Recorded information
= = =
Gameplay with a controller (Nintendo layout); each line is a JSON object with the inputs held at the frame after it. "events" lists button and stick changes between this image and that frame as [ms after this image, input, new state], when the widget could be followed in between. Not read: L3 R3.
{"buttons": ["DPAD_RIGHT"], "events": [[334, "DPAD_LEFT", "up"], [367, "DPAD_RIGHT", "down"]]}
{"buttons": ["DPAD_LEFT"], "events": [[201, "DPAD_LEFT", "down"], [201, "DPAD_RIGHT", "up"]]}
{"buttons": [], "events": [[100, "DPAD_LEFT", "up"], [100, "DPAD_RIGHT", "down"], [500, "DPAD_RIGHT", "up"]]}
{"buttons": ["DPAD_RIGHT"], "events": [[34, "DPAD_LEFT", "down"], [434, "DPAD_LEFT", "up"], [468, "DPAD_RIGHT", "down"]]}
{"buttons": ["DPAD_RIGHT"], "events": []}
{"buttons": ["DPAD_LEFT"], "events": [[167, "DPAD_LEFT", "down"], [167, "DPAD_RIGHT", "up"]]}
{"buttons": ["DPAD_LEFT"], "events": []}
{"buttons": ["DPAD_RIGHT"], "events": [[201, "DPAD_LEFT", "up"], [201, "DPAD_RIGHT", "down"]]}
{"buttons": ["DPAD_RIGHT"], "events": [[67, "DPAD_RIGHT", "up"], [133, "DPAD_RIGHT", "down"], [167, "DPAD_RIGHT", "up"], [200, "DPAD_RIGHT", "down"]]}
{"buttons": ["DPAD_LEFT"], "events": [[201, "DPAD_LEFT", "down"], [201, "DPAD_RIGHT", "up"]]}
= = =
Your task
Write out every line of the listing that holds the word "down".

Result of the task
{"buttons": ["DPAD_RIGHT"], "events": [[334, "DPAD_LEFT", "up"], [367, "DPAD_RIGHT", "down"]]}
{"buttons": ["DPAD_LEFT"], "events": [[201, "DPAD_LEFT", "down"], [201, "DPAD_RIGHT", "up"]]}
{"buttons": [], "events": [[100, "DPAD_LEFT", "up"], [100, "DPAD_RIGHT", "down"], [500, "DPAD_RIGHT", "up"]]}
{"buttons": ["DPAD_RIGHT"], "events": [[34, "DPAD_LEFT", "down"], [434, "DPAD_LEFT", "up"], [468, "DPAD_RIGHT", "down"]]}
{"buttons": ["DPAD_LEFT"], "events": [[167, "DPAD_LEFT", "down"], [167, "DPAD_RIGHT", "up"]]}
{"buttons": ["DPAD_RIGHT"], "events": [[201, "DPAD_LEFT", "up"], [201, "DPAD_RIGHT", "down"]]}
{"buttons": ["DPAD_RIGHT"], "events": [[67, "DPAD_RIGHT", "up"], [133, "DPAD_RIGHT", "down"], [167, "DPAD_RIGHT", "up"], [200, "DPAD_RIGHT", "down"]]}
{"buttons": ["DPAD_LEFT"], "events": [[201, "DPAD_LEFT", "down"], [201, "DPAD_RIGHT", "up"]]}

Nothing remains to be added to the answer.